__DATA SECTION__:
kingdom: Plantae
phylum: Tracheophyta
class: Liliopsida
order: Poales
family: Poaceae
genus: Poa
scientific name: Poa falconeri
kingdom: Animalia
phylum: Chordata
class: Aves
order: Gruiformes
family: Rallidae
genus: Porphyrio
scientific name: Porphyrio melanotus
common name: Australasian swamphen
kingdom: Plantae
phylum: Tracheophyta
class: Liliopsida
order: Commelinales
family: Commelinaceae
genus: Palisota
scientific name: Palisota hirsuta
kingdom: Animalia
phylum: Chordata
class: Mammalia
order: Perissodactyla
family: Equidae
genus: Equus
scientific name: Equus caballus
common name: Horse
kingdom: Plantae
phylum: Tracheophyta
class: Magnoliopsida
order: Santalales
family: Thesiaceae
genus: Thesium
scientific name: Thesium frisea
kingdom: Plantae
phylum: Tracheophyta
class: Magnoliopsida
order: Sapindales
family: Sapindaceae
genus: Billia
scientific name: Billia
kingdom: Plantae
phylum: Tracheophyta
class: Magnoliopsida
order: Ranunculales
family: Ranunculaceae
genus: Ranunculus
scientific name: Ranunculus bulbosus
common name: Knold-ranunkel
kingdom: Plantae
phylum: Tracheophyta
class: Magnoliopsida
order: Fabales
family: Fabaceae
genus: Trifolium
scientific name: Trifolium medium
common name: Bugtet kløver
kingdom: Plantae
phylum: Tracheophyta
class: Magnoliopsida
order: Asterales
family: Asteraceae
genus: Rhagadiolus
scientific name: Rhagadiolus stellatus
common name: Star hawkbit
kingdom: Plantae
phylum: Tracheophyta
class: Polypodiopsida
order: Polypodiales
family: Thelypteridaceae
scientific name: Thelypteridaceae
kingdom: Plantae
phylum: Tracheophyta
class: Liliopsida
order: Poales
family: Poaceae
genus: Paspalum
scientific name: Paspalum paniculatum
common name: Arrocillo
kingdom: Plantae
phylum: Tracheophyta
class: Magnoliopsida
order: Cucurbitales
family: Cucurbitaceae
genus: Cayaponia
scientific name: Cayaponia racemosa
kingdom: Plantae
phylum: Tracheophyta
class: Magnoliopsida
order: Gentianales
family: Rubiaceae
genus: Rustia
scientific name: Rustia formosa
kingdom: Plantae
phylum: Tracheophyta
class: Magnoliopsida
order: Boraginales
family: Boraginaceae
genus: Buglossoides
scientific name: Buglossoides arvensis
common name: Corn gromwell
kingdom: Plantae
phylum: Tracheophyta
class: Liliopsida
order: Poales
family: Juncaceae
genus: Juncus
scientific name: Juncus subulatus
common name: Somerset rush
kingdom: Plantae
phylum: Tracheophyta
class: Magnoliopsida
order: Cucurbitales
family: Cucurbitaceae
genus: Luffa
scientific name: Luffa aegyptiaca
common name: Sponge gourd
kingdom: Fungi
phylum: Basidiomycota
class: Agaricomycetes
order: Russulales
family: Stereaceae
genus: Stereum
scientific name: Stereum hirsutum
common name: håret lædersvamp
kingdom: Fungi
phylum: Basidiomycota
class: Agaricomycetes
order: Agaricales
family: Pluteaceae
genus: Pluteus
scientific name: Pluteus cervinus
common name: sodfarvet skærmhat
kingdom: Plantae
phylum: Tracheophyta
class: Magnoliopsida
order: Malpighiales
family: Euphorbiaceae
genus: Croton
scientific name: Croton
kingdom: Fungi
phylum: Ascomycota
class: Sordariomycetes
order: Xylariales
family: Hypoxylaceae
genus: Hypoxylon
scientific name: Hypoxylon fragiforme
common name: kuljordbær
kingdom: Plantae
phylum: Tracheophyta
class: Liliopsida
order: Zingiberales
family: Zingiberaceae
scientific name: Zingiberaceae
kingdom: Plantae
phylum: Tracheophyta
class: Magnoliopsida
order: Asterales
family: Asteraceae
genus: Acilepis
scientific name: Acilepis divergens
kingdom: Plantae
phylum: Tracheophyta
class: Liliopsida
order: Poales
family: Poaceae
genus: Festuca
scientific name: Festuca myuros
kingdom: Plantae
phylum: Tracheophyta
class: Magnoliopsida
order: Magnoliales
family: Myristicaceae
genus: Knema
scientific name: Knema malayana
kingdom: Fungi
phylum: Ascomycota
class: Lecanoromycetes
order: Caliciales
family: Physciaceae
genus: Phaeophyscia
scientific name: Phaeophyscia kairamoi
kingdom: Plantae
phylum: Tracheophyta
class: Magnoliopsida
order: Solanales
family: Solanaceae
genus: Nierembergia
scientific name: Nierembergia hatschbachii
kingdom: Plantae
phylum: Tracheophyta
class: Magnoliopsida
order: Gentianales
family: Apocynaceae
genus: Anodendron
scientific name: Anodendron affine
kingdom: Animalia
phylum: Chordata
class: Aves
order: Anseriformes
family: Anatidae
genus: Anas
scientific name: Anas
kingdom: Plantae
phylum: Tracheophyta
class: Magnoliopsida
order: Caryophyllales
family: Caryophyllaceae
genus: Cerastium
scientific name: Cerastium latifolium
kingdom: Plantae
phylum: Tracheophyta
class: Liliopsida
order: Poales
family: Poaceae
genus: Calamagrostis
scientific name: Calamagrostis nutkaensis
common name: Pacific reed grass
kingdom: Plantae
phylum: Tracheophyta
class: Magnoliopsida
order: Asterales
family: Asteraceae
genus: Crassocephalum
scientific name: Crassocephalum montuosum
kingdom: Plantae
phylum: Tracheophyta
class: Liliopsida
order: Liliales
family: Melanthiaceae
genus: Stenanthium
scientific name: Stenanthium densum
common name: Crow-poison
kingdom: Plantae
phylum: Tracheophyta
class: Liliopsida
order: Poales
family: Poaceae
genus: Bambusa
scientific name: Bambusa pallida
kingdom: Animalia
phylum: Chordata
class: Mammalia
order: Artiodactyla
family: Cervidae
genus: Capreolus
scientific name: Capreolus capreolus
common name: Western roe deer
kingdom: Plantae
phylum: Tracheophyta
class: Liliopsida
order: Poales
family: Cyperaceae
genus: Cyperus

__TASK OBJECTIVE__:
Rename "common name" as "vernacular name" in the rows, starting at the first row and ending at the line containing "family: Thesiaceae". Keep everything else unchanged.

__OUTPUT OF THE EXERCISE__:
kingdom: Plantae
phylum: Tracheophyta
class: Liliopsida
order: Poales
family: Poaceae
genus: Poa
scientific name: Poa falconeri
kingdom: Animalia
phylum: Chordata
class: Aves
order: Gruiformes
family: Rallidae
genus: Porphyrio
scientific name: Porphyrio melanotus
vernacular name: Australasian swamphen
kingdom: Plantae
phylum: Tracheophyta
class: Liliopsida
order: Commelinales
family: Commelinaceae
genus: Palisota
scientific name: Palisota hirsuta
kingdom: Animalia
phylum: Chordata
class: Mammalia
order: Perissodactyla
family: Equidae
genus: Equus
scientific name: Equus caballus
vernacular name: Horse
kingdom: Plantae
phylum: Tracheophyta
class: Magnoliopsida
order: Santalales
family: Thesiaceae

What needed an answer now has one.